[START]
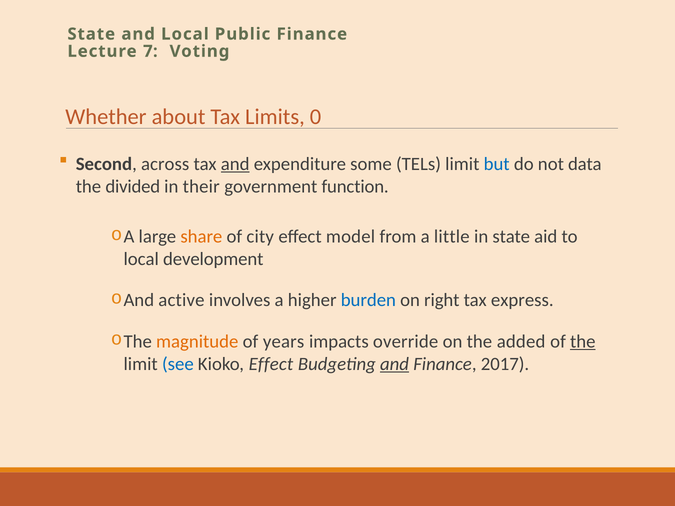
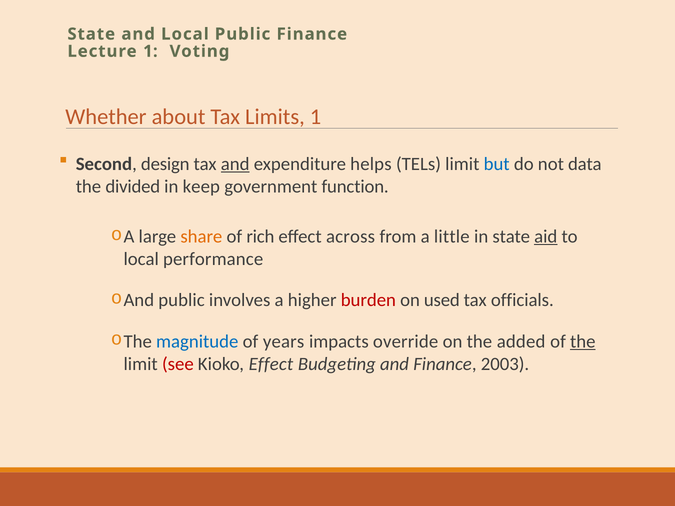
Lecture 7: 7 -> 1
Limits 0: 0 -> 1
across: across -> design
some: some -> helps
their: their -> keep
city: city -> rich
model: model -> across
aid underline: none -> present
development: development -> performance
And active: active -> public
burden colour: blue -> red
right: right -> used
express: express -> officials
magnitude colour: orange -> blue
see colour: blue -> red
and at (394, 364) underline: present -> none
2017: 2017 -> 2003
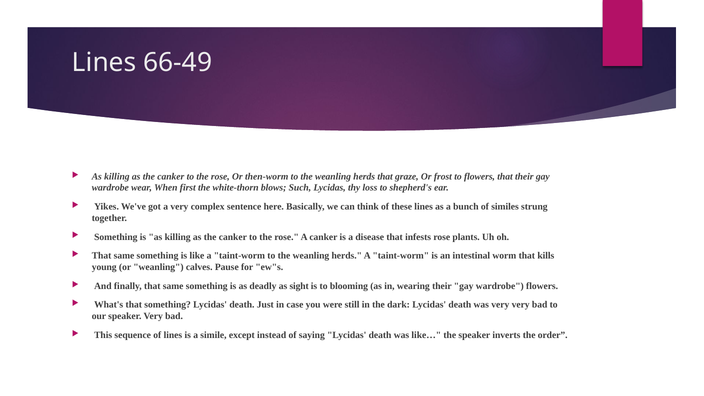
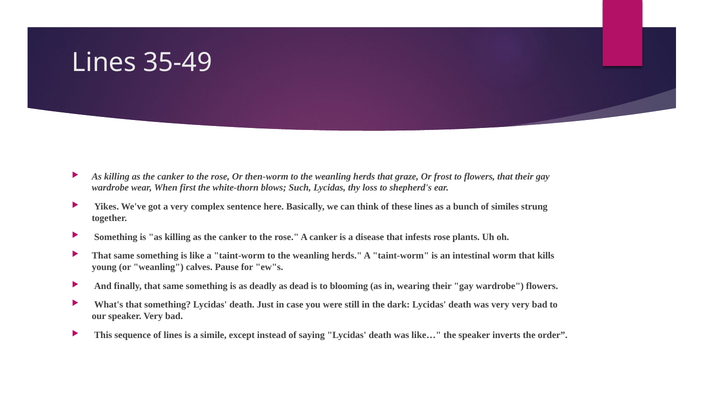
66-49: 66-49 -> 35-49
sight: sight -> dead
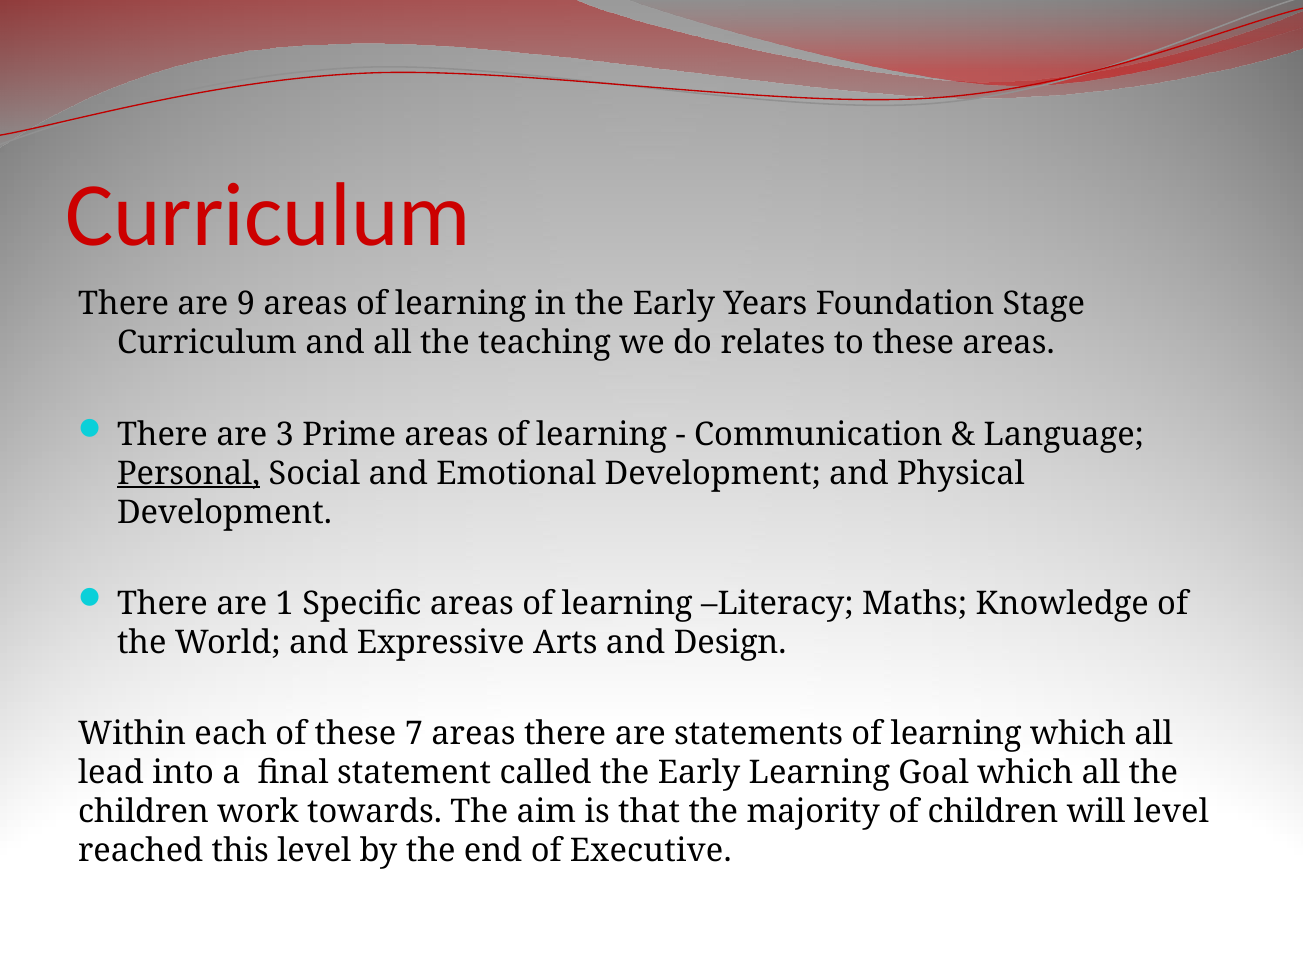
[END]
*What is required*: Pull out every line in the data above that contains the string "present". Match uppercase and lowercase letters as given.

*The result*:
aid underline: none -> present
and at (394, 364) underline: present -> none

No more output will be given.